Scott was born in Liverpool in 1881, attended that city’s university and worked as a journalist. He wrote a weekly column about books for The Liverpool Courier, reviews for The Manchester Guardian and critical essays for The Bookman. In the introduction, Beerbohm is writing more than two years before the Armistice:

“Many a bereavement in this war will have been the more bitter for the knowledge that the lost one had in him something that, in future days of peace, would have had a great outcome, surely. Not the least tragic thought that besets men in 1916 is that the toll taken is, in the strictest sense, incalculable. Among the very young lives laid down there may—we shall never know—have been a Shakespeare, a Newton, a far greater than Mr. Pitt, a far  greater than whom you will.”

Scott’s subjects are the luminaries of his day, some of whom remain our luminaries – Kipling, Henry James, Chesterton, Beerbohm. Two years before his death, here is Scott reviewing the twenty-four volumes of James’ “New York Edition,” while perhaps aping the Master’s late prose:

“If the style is the man, as people keep on saying, then Mr. James’s humility could be triumphantly proved by simply analyzing a series of his sentences. Incessantly, on the one hand, they are dowering the smaller acts, facts, or features with great spreading pinions of imagery. As often, on the other, they are expressing the subtlest apprehensions in terms domestic, idiomatic, colloquial—using a sort of celestial slang.
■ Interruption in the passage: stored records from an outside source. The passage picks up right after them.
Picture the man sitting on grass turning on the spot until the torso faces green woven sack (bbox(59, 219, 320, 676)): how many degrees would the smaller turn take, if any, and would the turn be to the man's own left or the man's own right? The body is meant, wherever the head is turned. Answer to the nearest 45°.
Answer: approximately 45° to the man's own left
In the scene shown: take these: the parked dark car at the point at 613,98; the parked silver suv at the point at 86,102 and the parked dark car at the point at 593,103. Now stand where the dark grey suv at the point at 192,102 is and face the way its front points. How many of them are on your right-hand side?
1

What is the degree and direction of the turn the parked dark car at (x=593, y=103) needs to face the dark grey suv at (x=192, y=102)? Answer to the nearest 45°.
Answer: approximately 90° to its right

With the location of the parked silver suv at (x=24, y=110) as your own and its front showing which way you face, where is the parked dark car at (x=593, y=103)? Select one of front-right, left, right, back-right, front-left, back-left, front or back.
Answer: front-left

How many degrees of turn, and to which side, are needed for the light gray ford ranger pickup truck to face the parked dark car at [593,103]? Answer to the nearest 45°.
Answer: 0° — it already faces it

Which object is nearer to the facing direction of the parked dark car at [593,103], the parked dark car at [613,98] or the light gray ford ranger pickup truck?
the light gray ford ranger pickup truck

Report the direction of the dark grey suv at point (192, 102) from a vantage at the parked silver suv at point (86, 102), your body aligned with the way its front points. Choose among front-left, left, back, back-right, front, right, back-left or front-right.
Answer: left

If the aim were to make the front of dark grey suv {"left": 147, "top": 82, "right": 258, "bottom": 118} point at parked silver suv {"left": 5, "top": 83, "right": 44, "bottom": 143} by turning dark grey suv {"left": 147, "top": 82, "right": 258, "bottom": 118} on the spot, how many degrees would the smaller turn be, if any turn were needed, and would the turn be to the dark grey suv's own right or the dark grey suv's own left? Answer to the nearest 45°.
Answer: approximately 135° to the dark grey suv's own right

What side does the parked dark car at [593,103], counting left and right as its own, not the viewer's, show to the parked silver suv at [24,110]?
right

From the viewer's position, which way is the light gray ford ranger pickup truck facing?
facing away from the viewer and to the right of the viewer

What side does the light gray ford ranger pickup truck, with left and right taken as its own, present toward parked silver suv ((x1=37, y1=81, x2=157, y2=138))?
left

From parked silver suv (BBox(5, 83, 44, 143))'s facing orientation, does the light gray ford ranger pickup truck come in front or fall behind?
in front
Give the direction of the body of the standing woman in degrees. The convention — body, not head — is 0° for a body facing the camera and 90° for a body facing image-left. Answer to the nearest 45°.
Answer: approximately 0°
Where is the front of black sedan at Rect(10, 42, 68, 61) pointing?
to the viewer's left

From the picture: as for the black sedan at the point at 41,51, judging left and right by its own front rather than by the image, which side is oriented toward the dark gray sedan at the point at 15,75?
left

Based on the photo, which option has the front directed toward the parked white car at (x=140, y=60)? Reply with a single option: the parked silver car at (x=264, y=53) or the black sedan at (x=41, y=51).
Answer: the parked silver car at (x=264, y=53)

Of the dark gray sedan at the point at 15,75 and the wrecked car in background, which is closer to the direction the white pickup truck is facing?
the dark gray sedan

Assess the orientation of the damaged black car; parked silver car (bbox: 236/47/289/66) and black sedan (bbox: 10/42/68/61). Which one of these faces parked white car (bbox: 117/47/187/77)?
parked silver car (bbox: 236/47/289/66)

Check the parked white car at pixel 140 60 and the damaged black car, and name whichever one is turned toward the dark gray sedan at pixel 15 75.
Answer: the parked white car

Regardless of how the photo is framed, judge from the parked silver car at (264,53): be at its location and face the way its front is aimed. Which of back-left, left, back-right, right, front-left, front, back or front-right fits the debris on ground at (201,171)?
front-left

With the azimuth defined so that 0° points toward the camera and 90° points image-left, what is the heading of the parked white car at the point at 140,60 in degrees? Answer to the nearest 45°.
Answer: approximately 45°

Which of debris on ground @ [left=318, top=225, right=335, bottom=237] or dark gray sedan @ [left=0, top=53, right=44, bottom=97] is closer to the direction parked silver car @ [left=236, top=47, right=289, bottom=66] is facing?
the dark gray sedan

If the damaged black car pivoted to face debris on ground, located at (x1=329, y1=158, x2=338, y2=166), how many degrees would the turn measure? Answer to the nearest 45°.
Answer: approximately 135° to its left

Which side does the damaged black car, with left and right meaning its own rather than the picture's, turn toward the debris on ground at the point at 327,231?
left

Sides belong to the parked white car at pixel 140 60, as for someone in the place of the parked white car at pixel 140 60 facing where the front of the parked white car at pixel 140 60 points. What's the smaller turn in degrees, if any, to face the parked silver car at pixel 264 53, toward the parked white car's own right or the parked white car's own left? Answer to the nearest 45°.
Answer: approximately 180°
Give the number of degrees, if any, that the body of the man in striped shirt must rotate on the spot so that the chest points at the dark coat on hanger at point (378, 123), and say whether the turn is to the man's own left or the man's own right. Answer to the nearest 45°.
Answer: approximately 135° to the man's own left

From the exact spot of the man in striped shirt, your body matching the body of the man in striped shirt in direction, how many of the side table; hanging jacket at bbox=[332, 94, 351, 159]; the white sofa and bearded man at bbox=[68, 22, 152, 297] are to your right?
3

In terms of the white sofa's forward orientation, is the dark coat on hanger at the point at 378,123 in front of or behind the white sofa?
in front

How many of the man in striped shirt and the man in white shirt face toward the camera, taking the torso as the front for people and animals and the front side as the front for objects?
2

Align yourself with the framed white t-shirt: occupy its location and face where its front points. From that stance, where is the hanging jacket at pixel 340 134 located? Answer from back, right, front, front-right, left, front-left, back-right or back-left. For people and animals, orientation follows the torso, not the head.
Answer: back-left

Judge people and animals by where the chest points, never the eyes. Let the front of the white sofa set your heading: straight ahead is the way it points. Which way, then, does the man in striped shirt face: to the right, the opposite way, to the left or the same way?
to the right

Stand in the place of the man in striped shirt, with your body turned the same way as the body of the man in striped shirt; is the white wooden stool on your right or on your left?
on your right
And the result of this intermarrying is prose of a superb strength and suppleness, a prose probably unsurpassed since Shakespeare’s—and able, at its highest moments of passion, when it is aflame with a beauty greater than even that borne by the most self-avowed poetry, to maintain the serene carriage of the estate to which it belongs, and deprecate any suggestion of a ceremony.”

Beerbohm writes in the introduction: “When I began to read the proof-sheets of this book, I noted for quotation passages that seemed to me specially brilliant in their verbal felicity; but they were soon so numerous that I had to close my list. At whatever page you open this book you will find some of those felicities.”